The cover was a stock cover sheet given out by the San Diego Convention and Visitors Bureau and imprinted with the Comic-Con logo and minicon date. That’s the California Tower in Balboa Park in the color photo, still a landmark in San Diego. This first minicon, like the first actual convention, was held at the U.S. Grant Hotel in downtown.


Page 2

“The Fan’s Fan! FJA.” Forrest J Ackerman was just that for all his life and a beloved guest at Comic-Con over the years. Besides editing the fan-favorite magazine Famous Monsters of Filmland, Forry was an agent for science fiction authors (such as Ray Bradbury), was a member of science fiction’s First Fandom, and had one of the largest and most impressive collections of movie and science fiction memorabilia in the world.


Page 3

The official welcome notes that “The years to come will see us grow and San Diego will take it’s [sic] rightfull [sic] place in the world of fandom.” That worked out pretty well, didn’t it?


Page 4

More on Forry, one of the minicon’s guests of honor . . . or as they put it, “Ghost of Honor,” since Forry had just finished a guest spot in a movie (Blood of Frankenstein with Lon Chaney Jr. and J. Carroll Naish) in which his character was killed. Parts of Forry’s impressive career are briefly outlined on this page.


Page 5

Mike Royer was another minicon special guest, and he provided a self-portrait and wrote his own biography. This is probably right before Mike became the primary inker and letterer on Jack Kirby’s Fourth World books for DC Comics (Forever People, New Gods, and Mister Miracle), as his bio mentions his work as Russ Manning’s assistant on the Tarzan books for Gold Key.


Page 6

Here’s the ad for the first official San Diego Comic-Con in August, along with one for the science fiction convention Westercon XXIII, held in Santa Barbara, CA, in July of that year, plus the remainder of Mike Royer’s bio. “Comic book artist Jack Kirby in person!”


Page 7

Oh, to be able to travel back in time to visit some of these places! The Cherokee Book Shop in Hollywood was a legendary place with comic fans in that era, and Wahrenbrock’s Book House in San Diego was a downtown fixture up until just a few years ago.


Page 8

The program schedule includes a couple of classic film showings (the silent version of The Lost World, featuring special effects by Willis O’Brien, and Rocket Ship, the feature version of the first Flash Gordon serial), “Chalk Talks with Cartoonists” (including guest Mike Royer), the first-ever special guest spotlight panel with Forry, and time allotted for everyone to visit the Dealers’ Room again and again to buy stuff.

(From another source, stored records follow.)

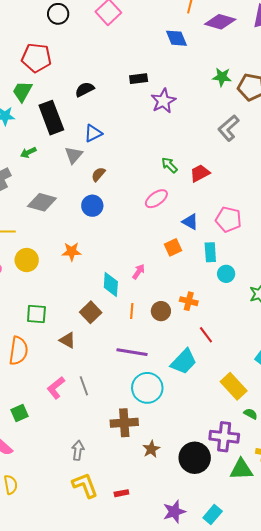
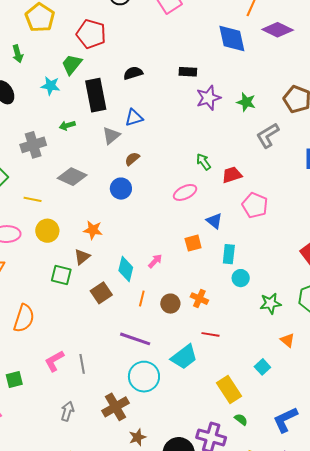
blue diamond: (176, 38) -> (232, 39), size x1.4
green star: (222, 77) -> (246, 102), moved
pink pentagon: (228, 220) -> (255, 205), moved
green square: (36, 314) -> (61, 275), moved
red line: (206, 335) -> (211, 334), turned -54
brown triangle: (67, 340) -> (82, 257), moved, turned 42
brown cross: (124, 423) -> (115, 407), turned -36
gray arrow: (78, 450) -> (67, 411), moved

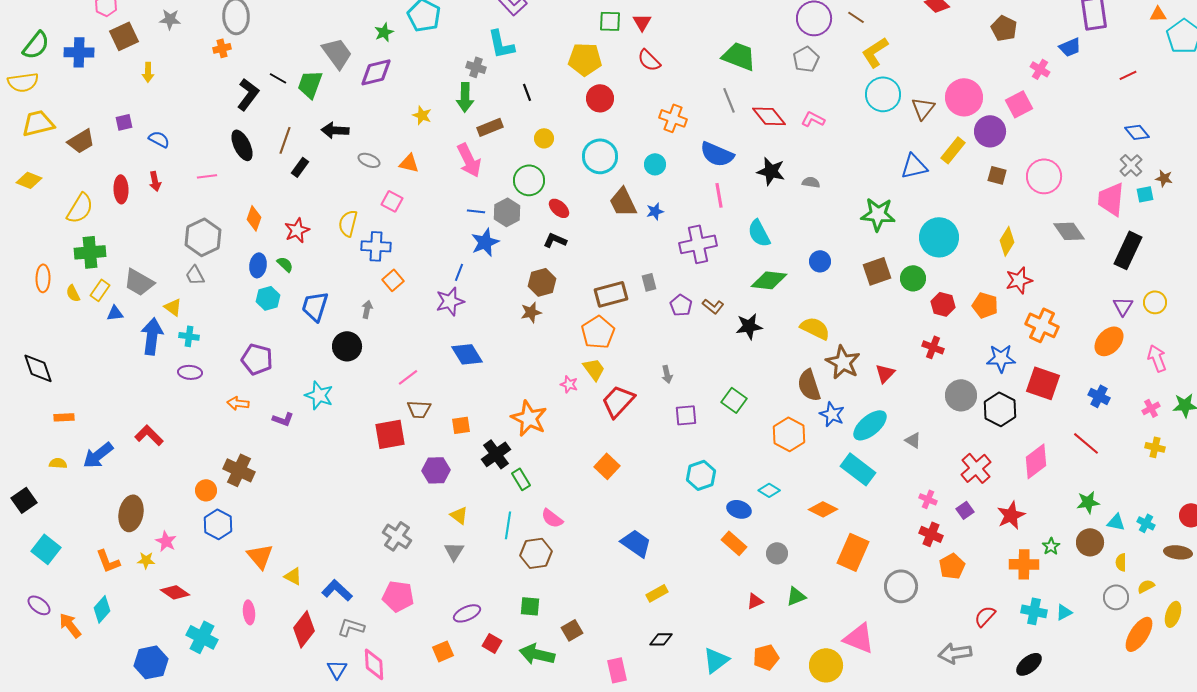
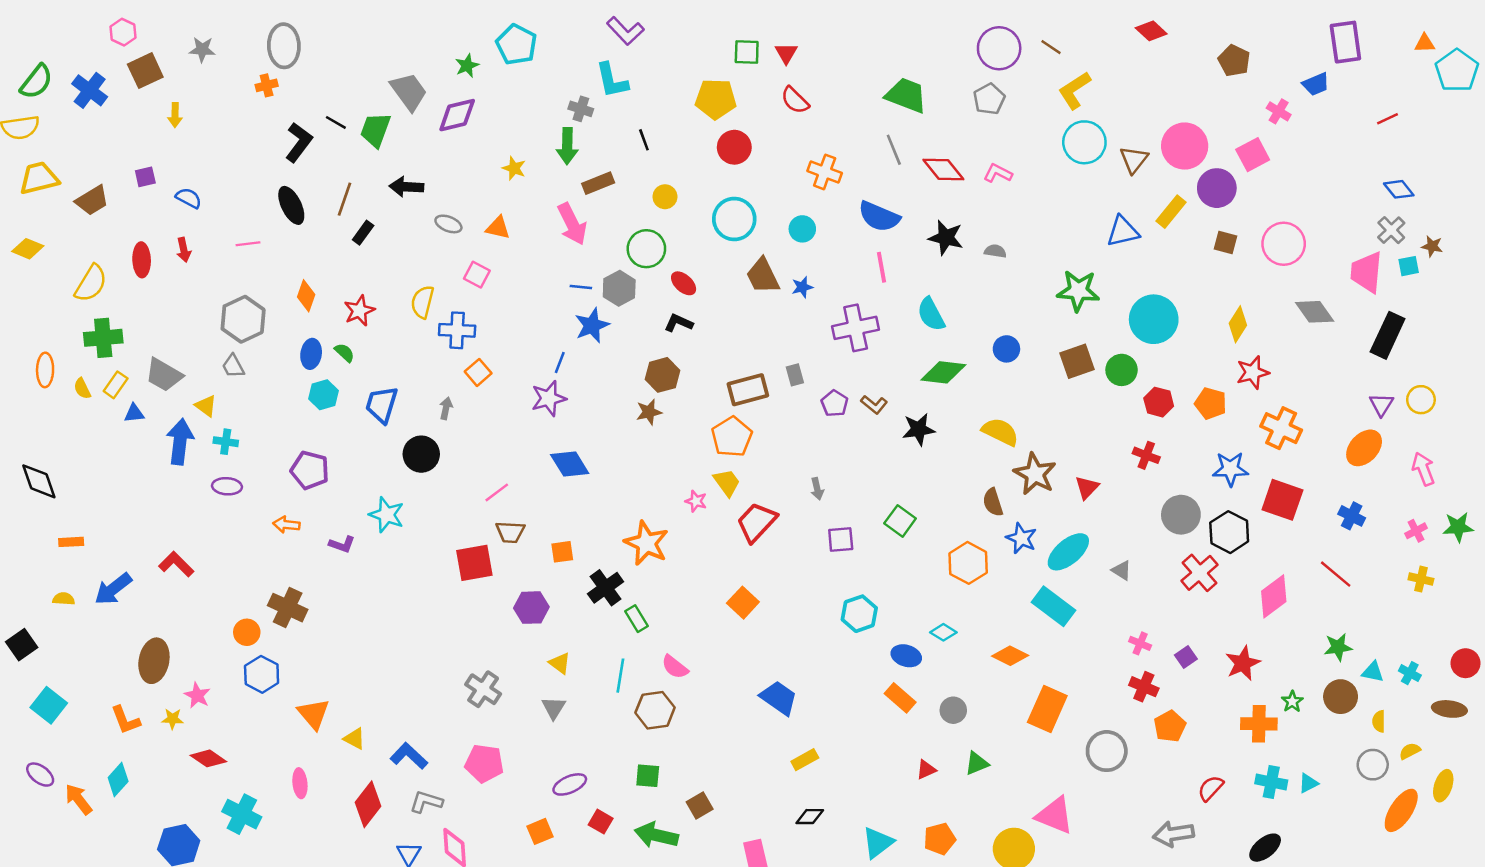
blue cross: (79, 52) -> (90, 90), turned 36
brown semicircle: (809, 385) -> (993, 502), size x0.7
red cross: (976, 468) -> (1199, 573), moved

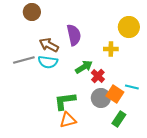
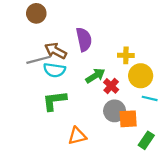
yellow circle: (129, 27) -> (141, 76), moved
gray line: (24, 60) -> (39, 60), moved
orange square: (115, 94) -> (128, 119), moved, turned -36
green L-shape: (65, 101) -> (54, 101), moved
green rectangle: (119, 119) -> (146, 140), moved

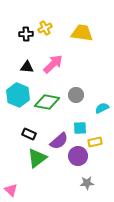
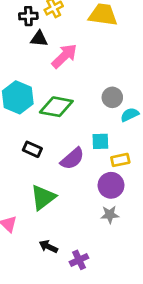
black triangle: (27, 67) -> (39, 39), moved
gray circle: (76, 95) -> (112, 97), moved
purple circle: (78, 156) -> (111, 185), moved
green triangle: (37, 158) -> (43, 197), moved

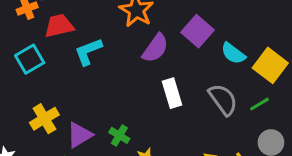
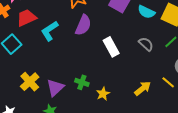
purple semicircle: (155, 48) -> (83, 25), moved
gray semicircle: (223, 99) -> (146, 44), size x0.7

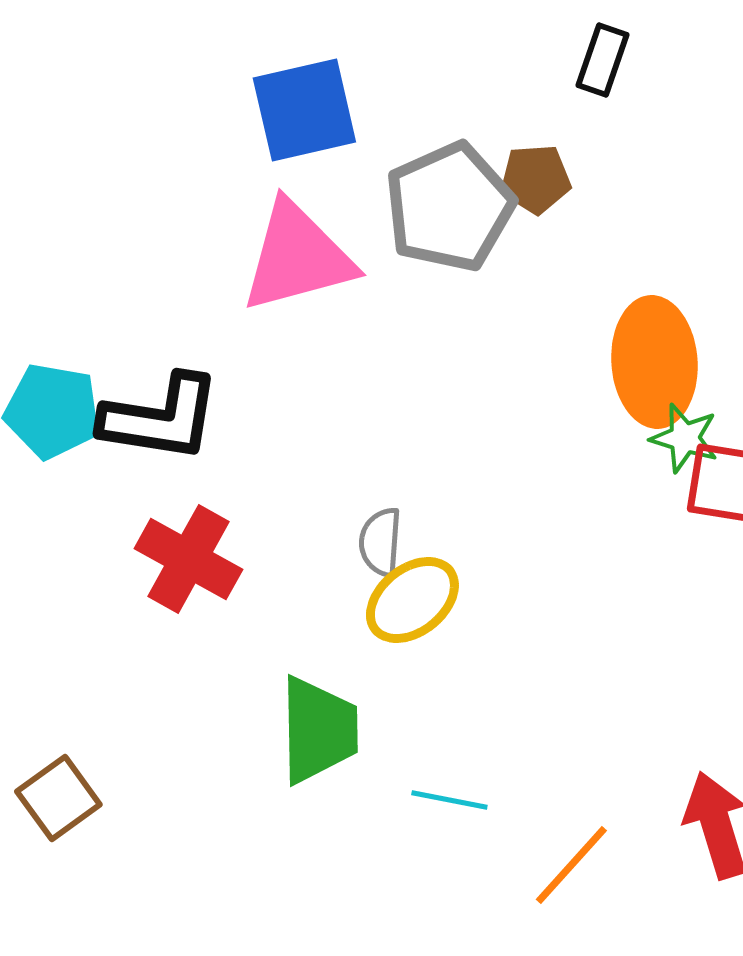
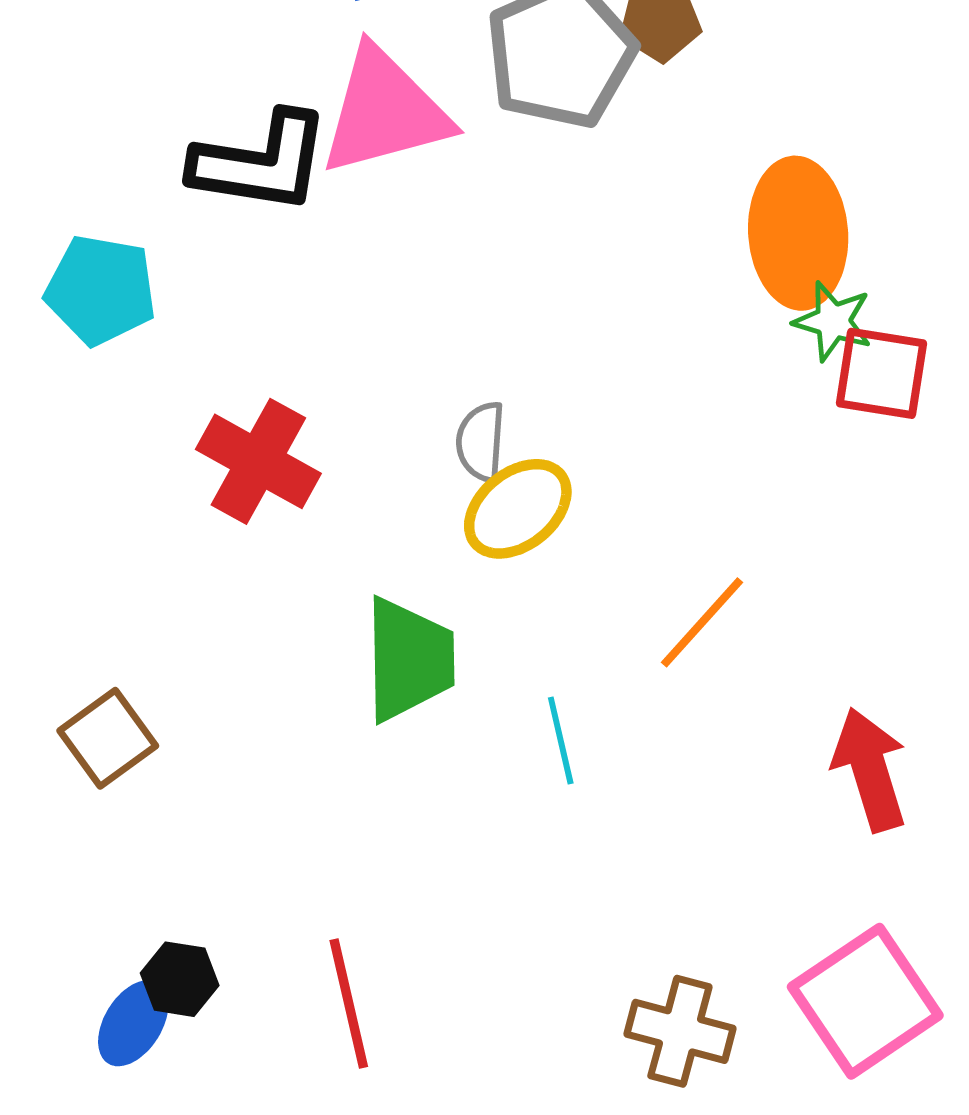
black L-shape: (160, 418) -> (261, 162), moved
cyan line: (449, 800) -> (561, 741), turned 66
orange line: (571, 865) -> (702, 622), moved

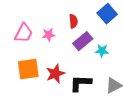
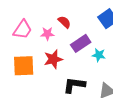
red semicircle: (73, 21) -> (64, 22), moved, turned -48
red star: (55, 74) -> (53, 59), moved

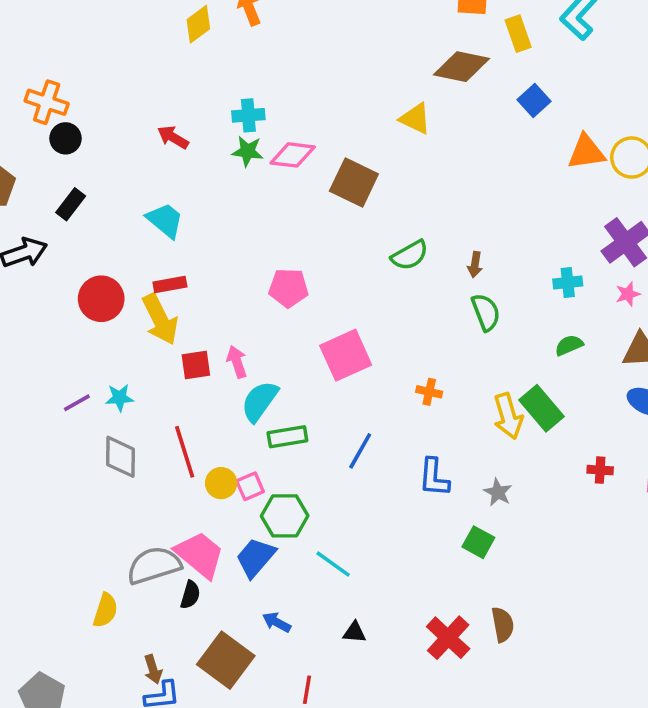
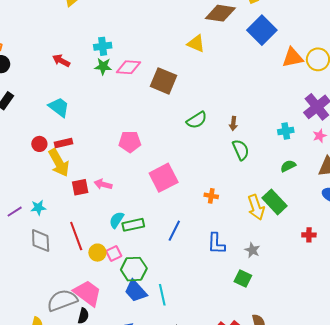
blue square: (534, 101) -> (262, 30), size x1.6
red circle: (101, 299) -> (39, 144), moved, size x0.6
pink arrow: (237, 362) -> (103, 184), turned -54
cyan semicircle: (260, 401) -> (117, 220), moved, size x0.7
blue trapezoid: (256, 558) -> (136, 291), moved, turned -80
cyan line: (333, 564) -> (162, 295), turned 45

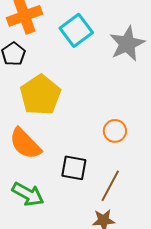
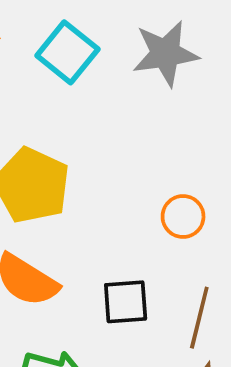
gray star: (127, 44) -> (165, 53), turned 30

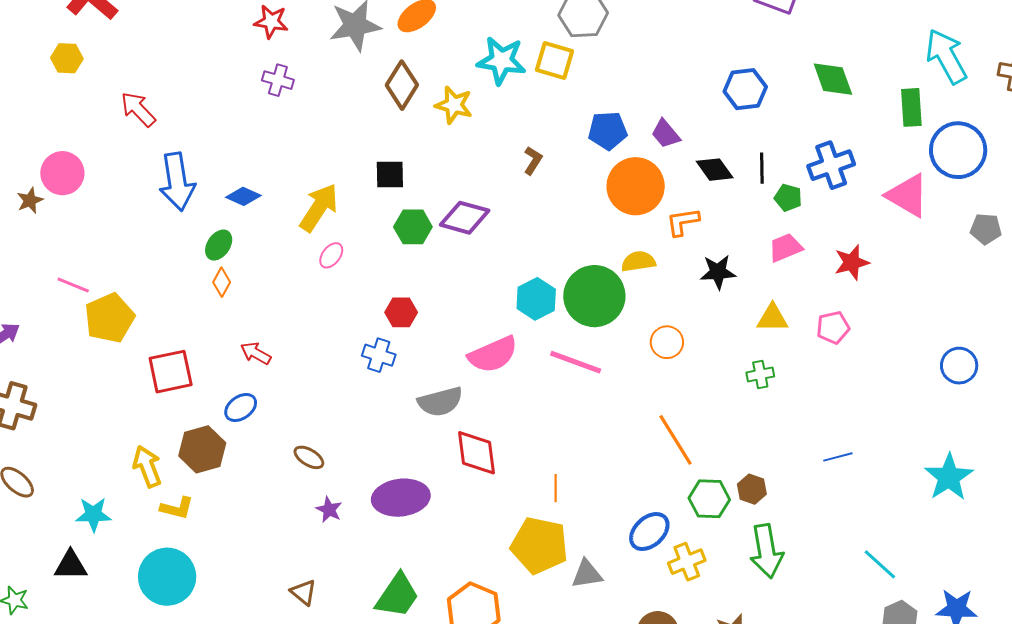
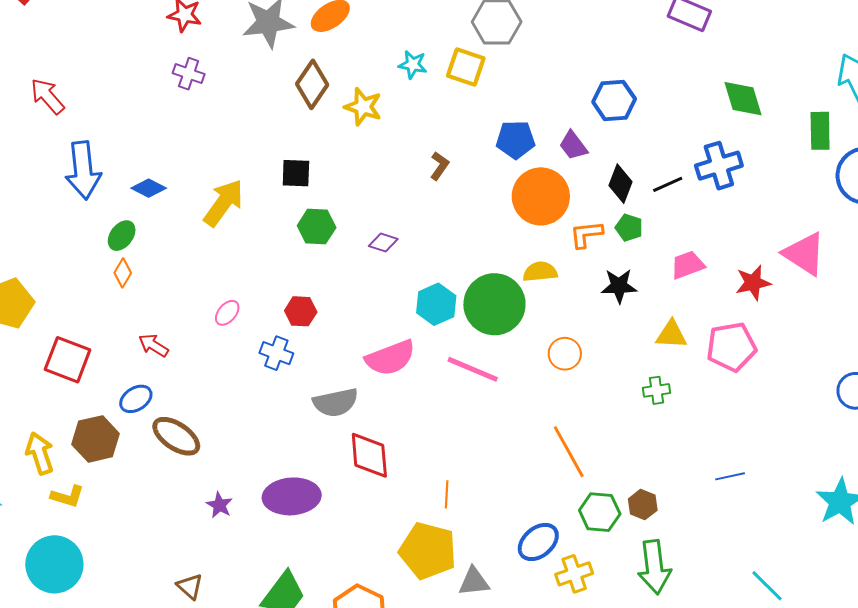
cyan star: (501, 61) -> (413, 65), size x0.6
blue hexagon: (745, 89) -> (614, 100), moved
blue cross: (831, 165) -> (719, 166), moved
black line: (762, 168) -> (668, 184), turned 64
black diamond: (715, 170) -> (621, 184), turned 54
pink triangle: (908, 195) -> (804, 254), moved
green pentagon: (788, 198) -> (629, 228), moved
purple diamond: (465, 218) -> (383, 242), moved, size x0.6
pink ellipse: (331, 255) -> (227, 313), moved
pink pentagon: (833, 327) -> (731, 347), size x1.5
red square: (171, 372) -> (68, 360), turned 30
brown ellipse: (309, 457) -> (176, 436), moved, size x1.6

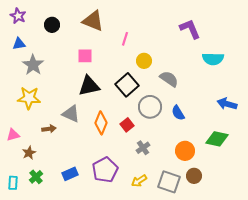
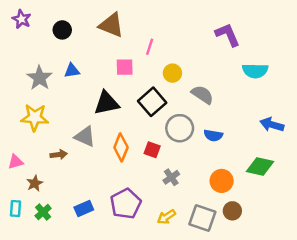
blue triangle: (19, 44) -> (72, 71), moved
pink square: (85, 56) -> (125, 67), moved
blue semicircle: (178, 113) -> (213, 135), turned -49
red square: (127, 125) -> (152, 150), turned -32
cyan rectangle: (13, 183) -> (16, 208), moved

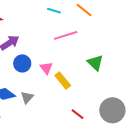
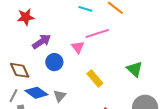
green triangle: (95, 63) -> (135, 69), moved
pink triangle: (46, 68) -> (78, 47), moved

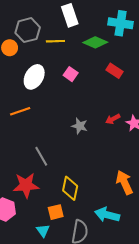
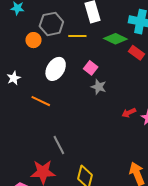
red rectangle: (115, 71) -> (137, 53), moved
orange line: (20, 111) -> (41, 101), turned 42
gray star: (80, 126) -> (99, 87), moved

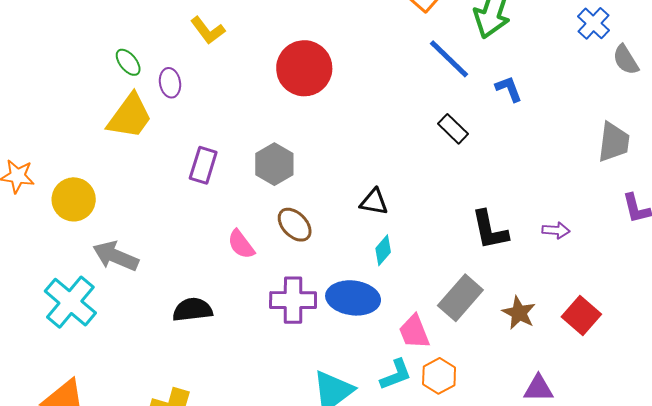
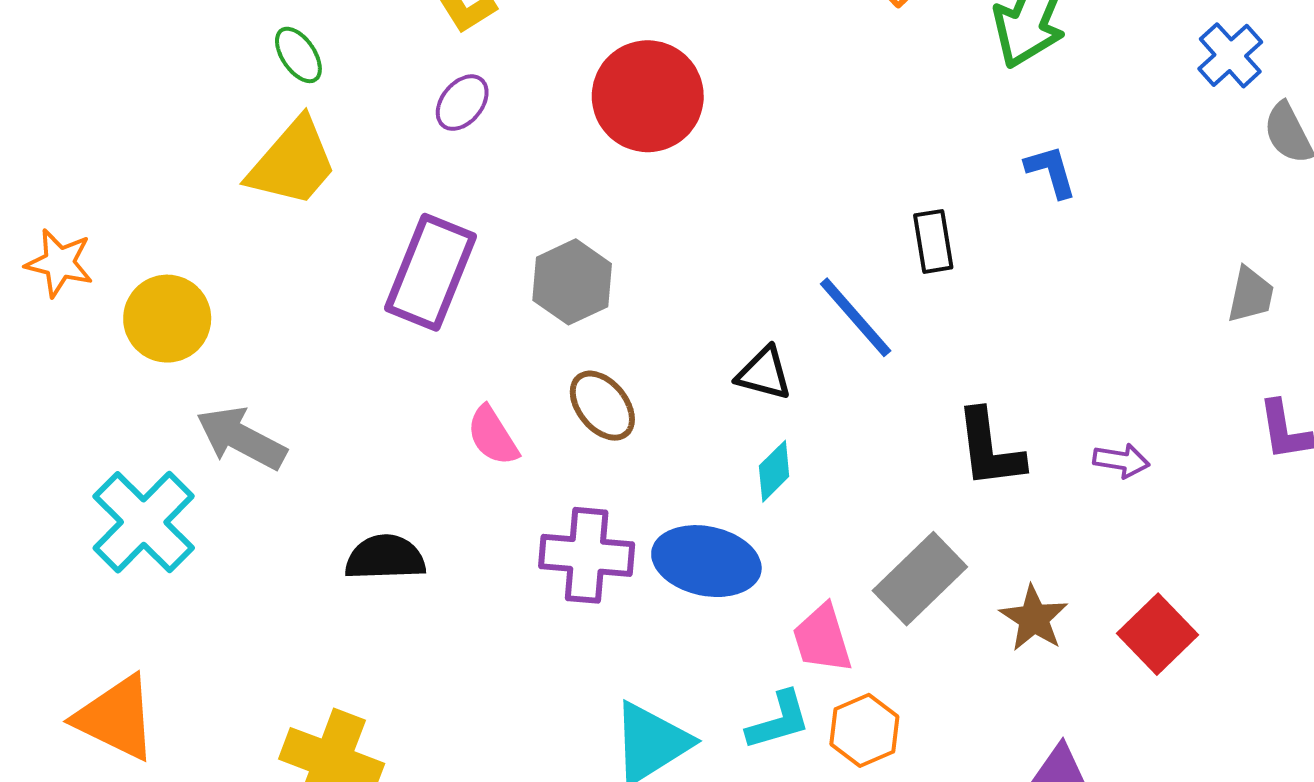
blue line: (449, 59) -> (856, 317), moved
purple ellipse: (170, 83) -> (462, 103), moved, turned 44
black rectangle: (453, 129) -> (933, 241), turned 32
gray trapezoid: (614, 142) -> (1251, 295), size x0.7
purple rectangle: (203, 165) -> (431, 272), size x1.5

That’s it! One day, 9:00 am to the proverbial “? ? ?,” a couple of great guests, a Dealers’ Room filled with comics and all kinds of things to buy, some programs, and movie screenings . . . does it all sound familiar? This first-ever San Diego Comic-Con (albeit a minicon) set the stage for every show that came after it, each one increasing in size—and scope—over the years.